Universities are becoming businesses, treating students as customers. If so, they need to offer refunds when they can’t provide the services they are expected to provide.

After discussions with Universities UK (UUK) over pensions ended without an agreement, members of the University and College Union (UCU) have announced a wave of strike dates. Strikes are set to take place over 14 days at 61 universities in the UK, including Imperial. The strikes will occur in escalating waves, with the first week seeing strikes from 22nd-23rd February and the second week from 26th-28th February; there will then be a week’s break, before a four-day strike from 5th-8th March, and finishing with a five-day walkout from 12th-16th March.

This will result in the loss of almost three weeks of tuition, estimated at around £675 per undergraduate student.

This puts us students in a difficult position. Either we stand beside the striking academics, who are only defending themselves against an unjustified attack on their pensions and their livelihoods, losing hundreds of pounds worth of our education, or we cross over and support UUK. I can only foresee and expect solidarity with the lecturers.

This is a choice that students should not have to make, and it is a choice we do not have to make. We students are now treated as consumers, so we should be given the same rights as consumers: we should be given a refund for each day of strike action.

Rail companies like Northern Railway and Southern Rail already offer refunds to commuters who decide not to travel on strike days. Airlines also offer compensation to travellers whose flights are cancelled or delayed due to strike action. These refunds benefit both the consumers and the striking workers: consumers get their money back and therefore strike-breaking by consumer pressure is lessened.

Refunds focus the impact of a strike squarely on service providers and offer consumers the freedom to stand with striking workers. You could argue that students are not normal ‘consumers’, but by examining the current model of higher education, especially the government’s Teaching Excellence Framework plans that increase competition between universities, you’d struggle to see students in any other way. Students are already internalizing this fact: according to a recent survey by ComRes, about half the students in the UK now view themselves as customers.

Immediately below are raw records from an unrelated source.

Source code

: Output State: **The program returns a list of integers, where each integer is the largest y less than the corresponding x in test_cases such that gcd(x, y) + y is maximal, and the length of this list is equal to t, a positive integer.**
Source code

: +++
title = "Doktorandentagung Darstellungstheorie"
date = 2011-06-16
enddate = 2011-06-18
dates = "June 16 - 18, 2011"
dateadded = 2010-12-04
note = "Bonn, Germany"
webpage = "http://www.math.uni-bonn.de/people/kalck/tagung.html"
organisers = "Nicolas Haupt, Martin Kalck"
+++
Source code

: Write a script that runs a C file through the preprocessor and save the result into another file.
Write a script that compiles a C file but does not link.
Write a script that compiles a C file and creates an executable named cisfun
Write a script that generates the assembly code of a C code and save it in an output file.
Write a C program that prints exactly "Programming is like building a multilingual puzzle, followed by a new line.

As scientists or science students we often see ourselves outside the realms of political interaction. We often think of ourselves as remote and unaffected, using science as a shield. However, science is not a shield. It is not a unit, it is made of different parts that proceed in radically different ways, all shaped by the outside political world.

We need to embrace this outside political world, and open our eyes to the forces that are changing higher education - because these forces will not stop with the dismantling of our lecturers’ pensions, they will gnaw away at the very heart of education and science. They will turn universities into factories that exploit researchers and students to “advance knowledge”, no matter the human cost. I say we should be more concerned in the support of people than the advancement of knowledge for profit. I ask you to support the lecturers by writing to registry asking for a tuition fee refund that covers the period of the strike. If universities see us as consumers, we need to act as consumers. Hurt them where it hurts, their pockets.

UUK and the universities that make it up are responsible for this strike. It does not fall on the UCU, who are merely defending themselves. We as students have been given a choice: turn against academics and support the commercialisation of education, or throw aside our shield of science, embrace the political, and support people.